Start of Block
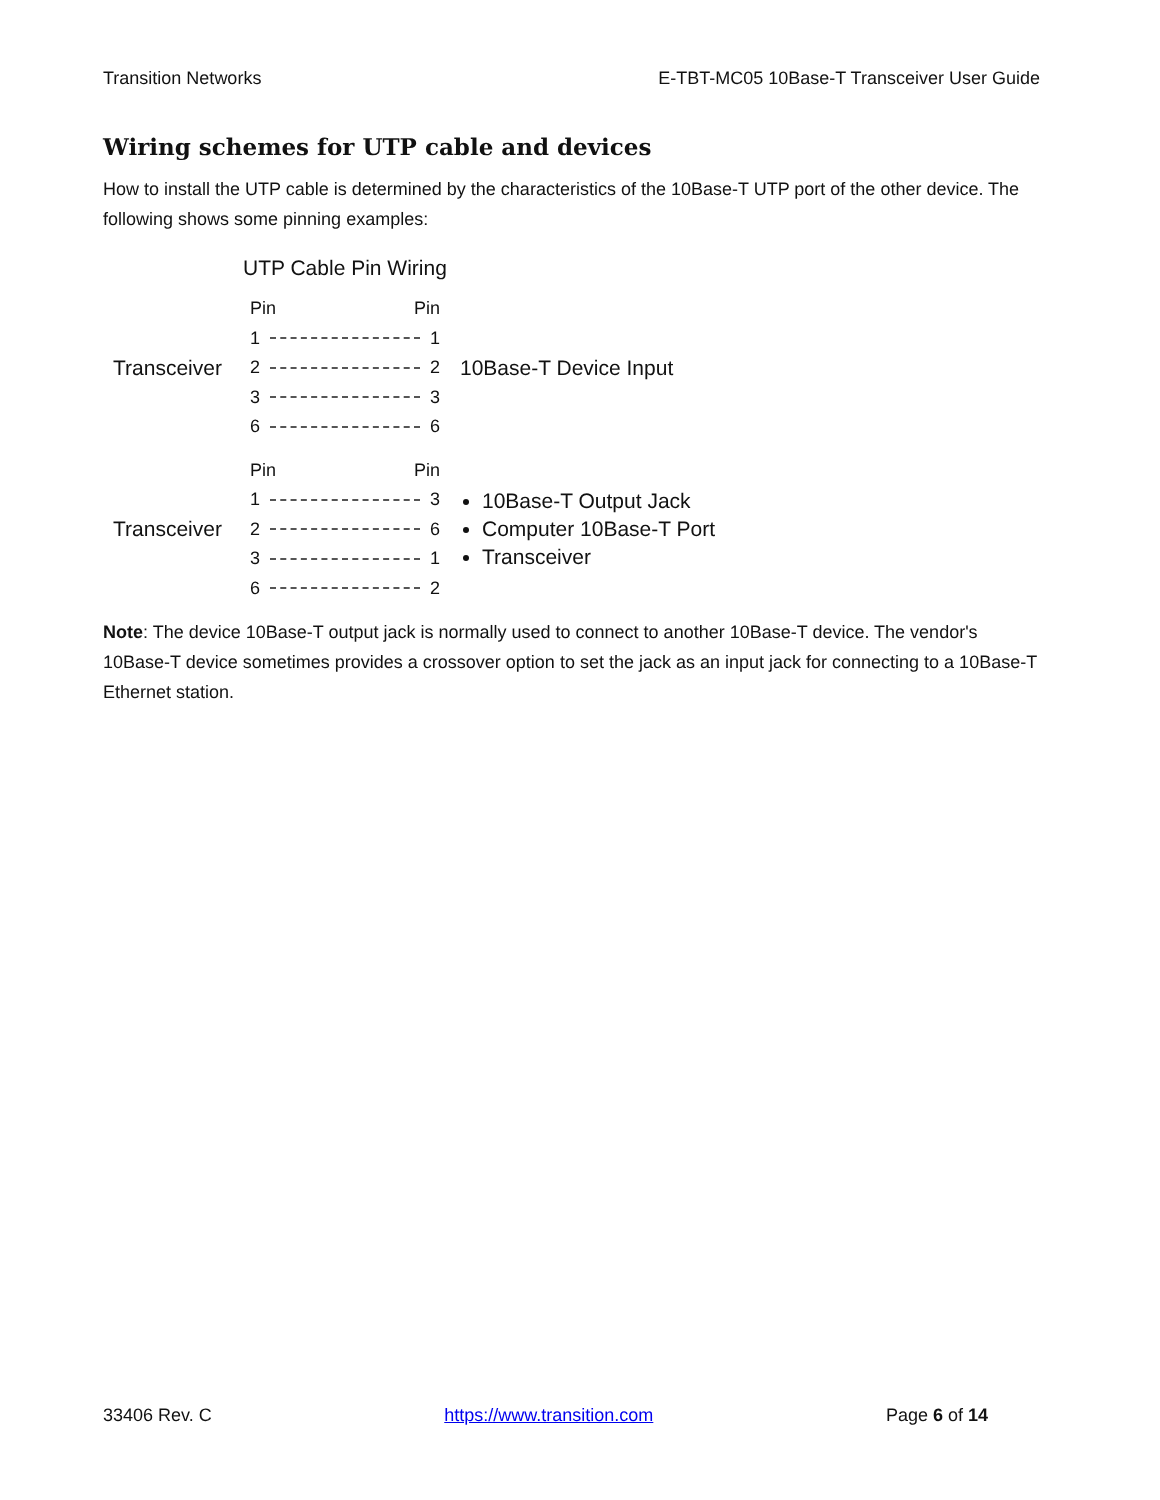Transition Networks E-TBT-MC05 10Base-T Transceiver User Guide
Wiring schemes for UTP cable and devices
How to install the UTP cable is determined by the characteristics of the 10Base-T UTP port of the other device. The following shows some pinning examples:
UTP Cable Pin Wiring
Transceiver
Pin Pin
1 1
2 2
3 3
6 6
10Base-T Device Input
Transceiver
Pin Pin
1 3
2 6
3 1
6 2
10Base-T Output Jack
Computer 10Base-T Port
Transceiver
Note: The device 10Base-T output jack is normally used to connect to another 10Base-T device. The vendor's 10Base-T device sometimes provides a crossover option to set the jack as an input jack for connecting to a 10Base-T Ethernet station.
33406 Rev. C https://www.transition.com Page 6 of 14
End of Block
> [Job item] Once the pictures are set aside, give the listing again word for word.

> [Written answer]
Transition Networks E-TBT-MC05 10Base-T Transceiver User Guide
Wiring schemes for UTP cable and devices
How to install the UTP cable is determined by the characteristics of the 10Base-T UTP port of the other device. The following shows some pinning examples:
UTP Cable Pin Wiring
Transceiver
Pin Pin
1 1
2 2
3 3
6 6
10Base-T Device Input
Transceiver
Pin Pin
1 3
2 6
3 1
6 2
10Base-T Output Jack
Computer 10Base-T Port
Transceiver
Note: The device 10Base-T output jack is normally used to connect to another 10Base-T device. The vendor's 10Base-T device sometimes provides a crossover option to set the jack as an input jack for connecting to a 10Base-T Ethernet station.
33406 Rev. C https://www.transition.com Page 6 of 14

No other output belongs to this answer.